A first image:
After preparing myself to hear the worst, I can't say how excited I am that I woke up to hear the best.
The loss of this rover would have been a terrible setback for NASA and space exploration in general. Instead, we have inspiration, and a new accomplishment for humanity.
No we can look forward to years of new information about the Red Planet. Who knows what awaits us?
American's should take pride in this, it is the sort of accomplishment that can be celebrated by both sides of the political spectrum. -Perhaps it will actually lead to increased funding for such things?
Now the trick is for NASA to keep this in the forefront, keep the public "curious" about what Curiosity is finding and present the data in a compelling, but not disingenuous, way.

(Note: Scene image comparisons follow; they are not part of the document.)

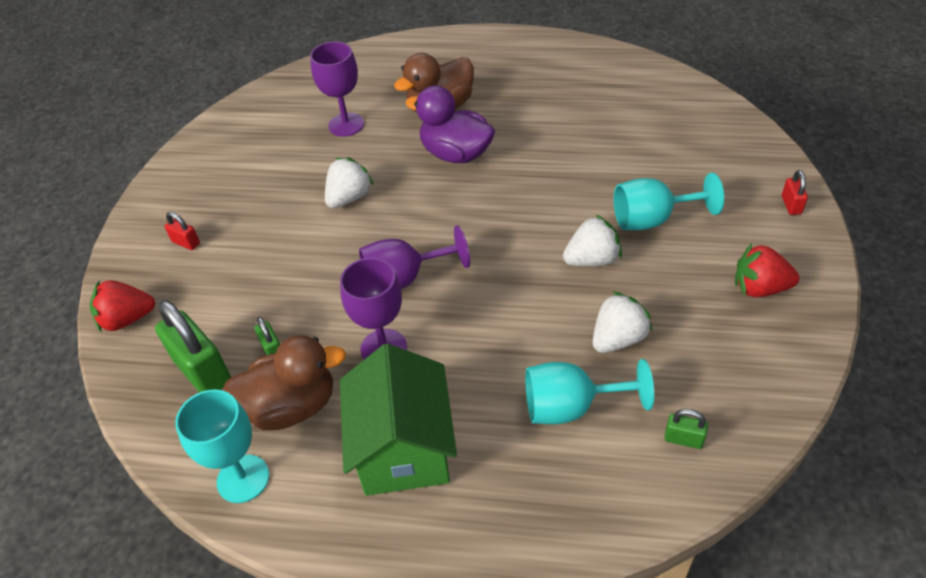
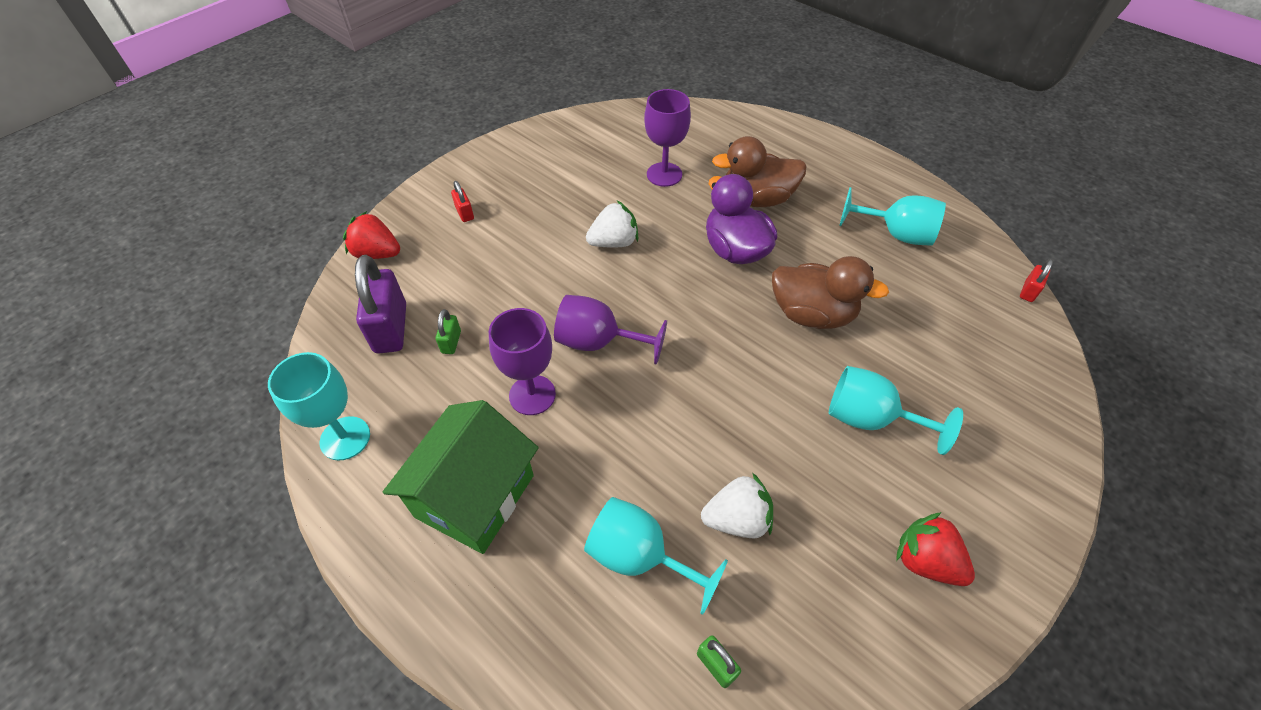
camera: 30 degrees right, 5 degrees up
(202, 371) = (391, 328): green padlock -> purple padlock
(291, 406) = (425, 400): brown duck -> brown duck (812, 314)
(567, 83) = (896, 234): none -> turquoise goblet
(592, 259) = (776, 424): white strawberry -> none
(791, 205) = (1037, 492): red padlock -> red padlock (1028, 291)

It was a lot of fun to watch the control room last night. Plenty of shouting, cheering, crying and more than a few high-fives. If there weren't advanced electronics in the room, I have the feeling all the scientists/analysts would have been soaked in champagne.

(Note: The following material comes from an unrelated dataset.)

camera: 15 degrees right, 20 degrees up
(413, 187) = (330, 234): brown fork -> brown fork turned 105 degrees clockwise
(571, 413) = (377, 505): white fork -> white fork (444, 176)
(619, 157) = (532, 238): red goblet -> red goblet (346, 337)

>The loss of this rover would have been a terrible setback for NASA and space exploration in general. Instead, we have inspiration, and a new accomplishment for humanity.
I don't even want to think of the damage that a loss would have been for NASA in this election year :( Republicans would have rallied behind promises to defund and privatize NASA, -mark my words. This landing was important for all of us for many reasons, unfortunately some of them are overtly political.